Ein Volksglaube war der Glaube an das Zeichen eines höheren Wesens, im Christentum Gott, zugunsten des Unschuldigen. Aus dieser Überzeugung heraus entstanden Eisen-, Feuer- und Wasserproben und andere, die unter dem Namen Gottesurteil bekannt sind (das Duell ist ein modernes Beispiel dieser lange geübten Praxis). Der Gedanke, dass der Unschuldige unterliegen und der Schuldige mit Hilfe teuflischen Machwerks siegen könnte, steht mit dem Glauben an das Gottesurteil in engem Zusammenhang.

Bei der Wasserprobe wurde das Opfer zunächst mit den Daumen an die gegenüberliegenden Zehen gebunden und in einen Fluss oder Teich getaucht. Schwamm der Körper, so war die Hexerei erwiesen, sank er, so galt die Angeklagte als unschuldig (in der Regel ertrank sie dann aber). Da Hexen ja leichter sein mussten, um fliegen zu können, galt das oben schwimmen des Körpers als Indiz für ihre Schuld. Ähnlich der Wiegeprobe, bei dem die Frau gewogen wurde und ihr gemessenes Körpergewicht darüber Auskunft gab, ob es sich um eine Hexe handelte oder nicht.

Die Wasserprobe war ein einseitiges Ordal, der Angeklagte musste sich dem Gottesurteil alleine unterziehen.
Zu den einseitigen Gottesurteilen gehörten neben der Wasserprobe auch die Feuerprobe, das Liegen im Grab unter der Erde, Bahrprobe (bei Morden, mussten die Verdächtigen an der aufgebahrten Leiche vorbei), Hostienordal, über Reliquien gesprochener Reinigungseid u.a. Proben.

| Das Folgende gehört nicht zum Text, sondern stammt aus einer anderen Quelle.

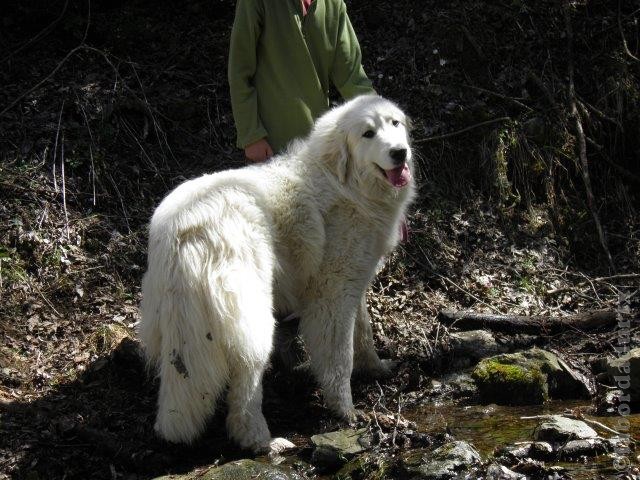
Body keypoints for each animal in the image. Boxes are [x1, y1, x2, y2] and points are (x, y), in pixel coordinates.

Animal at [138, 94, 416, 454]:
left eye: (394, 124)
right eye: (368, 134)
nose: (400, 152)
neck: (344, 181)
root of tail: (184, 228)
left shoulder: (354, 279)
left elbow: (364, 333)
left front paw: (377, 368)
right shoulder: (333, 293)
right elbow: (340, 356)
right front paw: (346, 412)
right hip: (252, 318)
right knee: (245, 392)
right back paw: (264, 442)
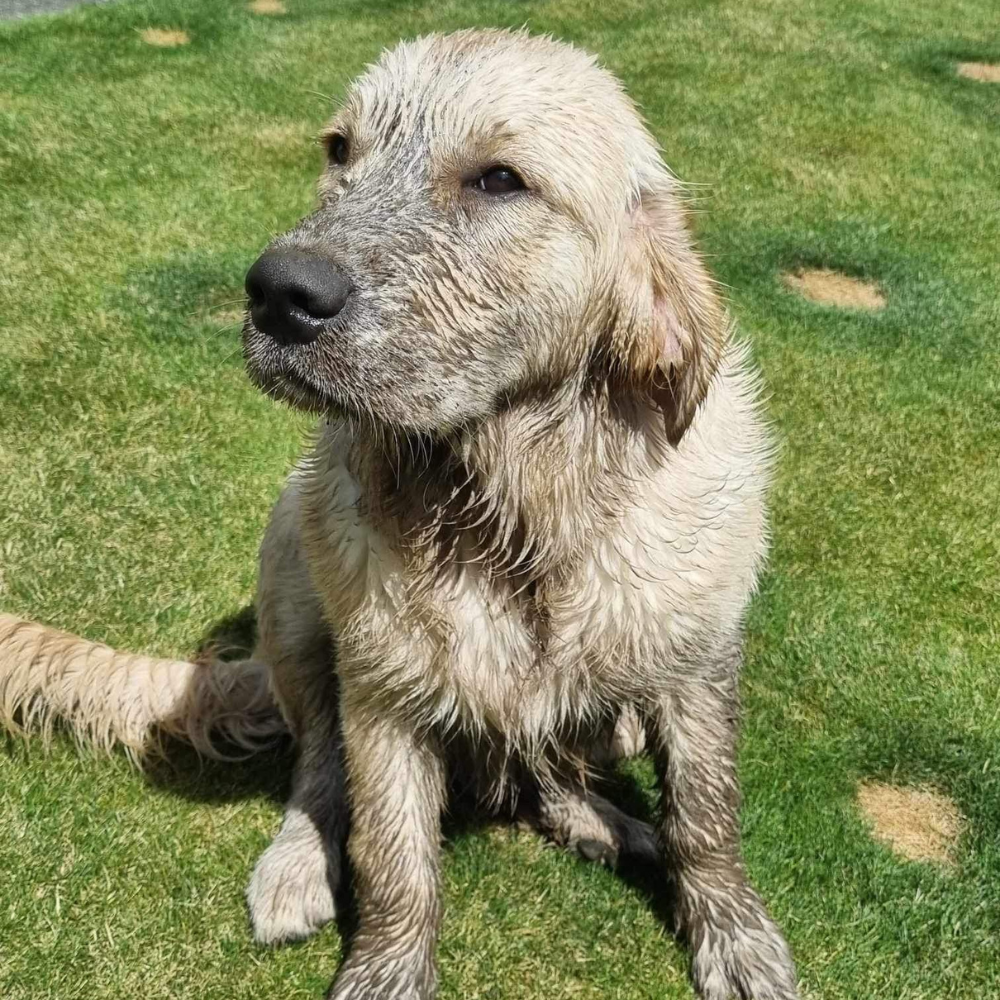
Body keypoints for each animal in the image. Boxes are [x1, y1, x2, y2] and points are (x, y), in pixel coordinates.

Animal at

Zu den zweiseitigen Gottesurteilen gehörte vor allem der Zweikampf. Dann gab es noch Ermittlungsordal und Abwehrordal.

Die Männer zeigten ein lebhaftes Interesse an der körperlichen Erscheinung der Hexen, und versuchten herauszufinden, woran sie zu erkennen wären - so wie es immer schon danach verlangte, auch andere Frauentypen nach ihrer Erscheinung zu klassifizieren. Die Männer waren sich allgemein darüber einige, dass jede Frau mit einer abweichenden Augenfarbe eine Hexe war. Wo die meisten Menschen, dunkle Augen und eine bräunliche Gesichtsfarbe hatte, brachte man hellblaue Augen mit Hexerei in Verbindung; viele behaupteten auch, rothaarige Frauen seien Hexen.

Dies mag daher kommen, da rothaarige Menschen meistens auch Sommersprossen haben, die - die wie auch Warzen, Muttermale, Pickel, Pockennarben, Zysten, Leberflecken und andere Schönheitsfehler - oft als "Hexenzeichen" angesehen wurden.

Das IV. Laterankonzil verbot im 13. Jahrhundert christlichen Geistlichen die Beteiligung an Gottesurteilen. So verschwanden die Gottesurteile aus dem offiziellen Rechtsleben in Europa und wurden durch weltliche Gesetzgebung und Justiz ersetzt. An die Stelle des Gottesurteils trat in den nächsten Jahrhundert die Praxis der Folter. In den so genannten Hexenproben tauchten die Gottesurteile dann wieder auf. In erster Linie fand die Wasserprobe, aber auch die Feuerprobe noch manchmal Anwendung.